For the experiment you need an air-tight, transparent container that you can pump up with air (in order to increase the pressure inside the bottle). We made a simple version using materials from home including a plastic water bottle supplemented with valve from a bike tire that is attached between the bottle and the cap. Furthermore you need a pump (in our case a bike pump), water and matches.
During the first round of the experiment, the students pumped up the bottles enhancing the pressure inside. During our discussion before the experiment, the students assumed correctly that the bottles would warm due to the enhanced pressure under a constant volume. By putting their hands around the bottles, it was possible for the students to feel that indeed the air inside the bottles was warming.
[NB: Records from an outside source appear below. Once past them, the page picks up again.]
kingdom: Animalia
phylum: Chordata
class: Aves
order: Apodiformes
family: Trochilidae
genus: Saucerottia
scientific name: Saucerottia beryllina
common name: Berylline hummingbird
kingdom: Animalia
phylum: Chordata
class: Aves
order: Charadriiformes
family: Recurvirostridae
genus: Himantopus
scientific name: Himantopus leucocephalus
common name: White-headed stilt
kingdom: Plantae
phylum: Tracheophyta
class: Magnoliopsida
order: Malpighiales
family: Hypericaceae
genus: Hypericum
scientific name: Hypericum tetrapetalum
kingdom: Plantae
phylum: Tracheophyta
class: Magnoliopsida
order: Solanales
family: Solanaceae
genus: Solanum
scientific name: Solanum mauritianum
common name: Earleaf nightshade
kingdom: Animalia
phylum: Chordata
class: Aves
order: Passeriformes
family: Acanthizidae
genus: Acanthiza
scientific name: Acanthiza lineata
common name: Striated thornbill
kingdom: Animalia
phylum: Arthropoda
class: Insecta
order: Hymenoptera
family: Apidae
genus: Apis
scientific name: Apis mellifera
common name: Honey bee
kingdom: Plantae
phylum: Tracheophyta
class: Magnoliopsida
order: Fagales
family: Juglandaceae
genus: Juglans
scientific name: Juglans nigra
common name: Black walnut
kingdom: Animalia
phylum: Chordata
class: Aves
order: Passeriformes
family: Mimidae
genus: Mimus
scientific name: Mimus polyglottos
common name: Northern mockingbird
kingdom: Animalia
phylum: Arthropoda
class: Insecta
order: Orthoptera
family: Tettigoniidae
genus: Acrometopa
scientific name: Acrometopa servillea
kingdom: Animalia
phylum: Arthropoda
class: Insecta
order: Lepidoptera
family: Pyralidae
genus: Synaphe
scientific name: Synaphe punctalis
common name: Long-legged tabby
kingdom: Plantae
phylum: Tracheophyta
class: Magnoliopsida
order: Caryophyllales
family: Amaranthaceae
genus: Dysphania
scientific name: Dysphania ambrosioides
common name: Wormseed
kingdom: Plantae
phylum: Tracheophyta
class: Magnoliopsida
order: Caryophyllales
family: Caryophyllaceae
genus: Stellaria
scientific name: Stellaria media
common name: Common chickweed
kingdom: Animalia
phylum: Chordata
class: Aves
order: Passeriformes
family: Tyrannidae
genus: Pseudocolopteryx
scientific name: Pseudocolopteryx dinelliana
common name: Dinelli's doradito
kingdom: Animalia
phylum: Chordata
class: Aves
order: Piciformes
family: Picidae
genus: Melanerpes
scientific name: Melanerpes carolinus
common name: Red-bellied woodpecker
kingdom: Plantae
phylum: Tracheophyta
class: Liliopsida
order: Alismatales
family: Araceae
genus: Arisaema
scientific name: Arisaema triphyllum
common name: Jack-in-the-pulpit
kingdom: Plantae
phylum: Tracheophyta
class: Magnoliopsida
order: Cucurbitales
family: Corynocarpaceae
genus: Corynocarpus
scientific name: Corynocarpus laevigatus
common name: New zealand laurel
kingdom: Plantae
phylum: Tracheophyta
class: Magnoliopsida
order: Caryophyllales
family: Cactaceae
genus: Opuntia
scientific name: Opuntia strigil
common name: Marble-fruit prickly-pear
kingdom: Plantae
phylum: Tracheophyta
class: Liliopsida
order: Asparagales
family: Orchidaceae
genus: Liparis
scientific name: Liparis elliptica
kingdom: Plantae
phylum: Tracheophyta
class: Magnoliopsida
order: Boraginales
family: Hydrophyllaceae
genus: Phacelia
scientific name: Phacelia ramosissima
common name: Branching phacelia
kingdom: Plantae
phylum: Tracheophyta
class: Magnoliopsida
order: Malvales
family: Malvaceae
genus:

When opening the valve slowly the opposite effect could be noticed and the bottles cooled very quickly. While the temperature change is small, it turned out to be quite fascinating and memorable for the students to see and feel the ideal gas law, they learned about earlier in class, in real life action.
During the second round of the experiment, the pumping up of the bottles was repeated, but this time with a small amount of water in the bottles. Since warm air can take up more water vapor than cold air, some of the water in the bottle was evaporated during the increase of pressure and temperature. While we discussed this effect during the experiment, it was, of course, not possible to observe the formation of the invisible water vapor. The next step of the experiment, the opening of the valve and the accompanying cooling of air, can theoretically lead to the condensation of the above discussed water vapor back to water. However, to the surprise of the students, no condensing little water droplets could be seen in the bottles.
In order to lift the mystery, we carried out the third part of the experiment. With the bottle open, we lit a match and a moment later threw the blown out, smoking match into the bottle. Now the bottle needs be closed quickly before the same action (pumping of bottles and opening of valve) can be repeated. Only in this last round of the experiment, the expected water droplets became visible while the air was cooling. The reason is that small condensation nuclei are necessary for water vapor to condense and form water droplets. The experiment demonstrates this effect quite nicely in the bottle, but it also holds on large scales for the formation of atmospheric clouds.
The ‘Cloud in a bottle’ experiment is a perfect class room exercise, as it leads the students within 30 min from the basic, physical principles of the ideal gas law to one of the big climate effects, the aerosol – cloud interaction.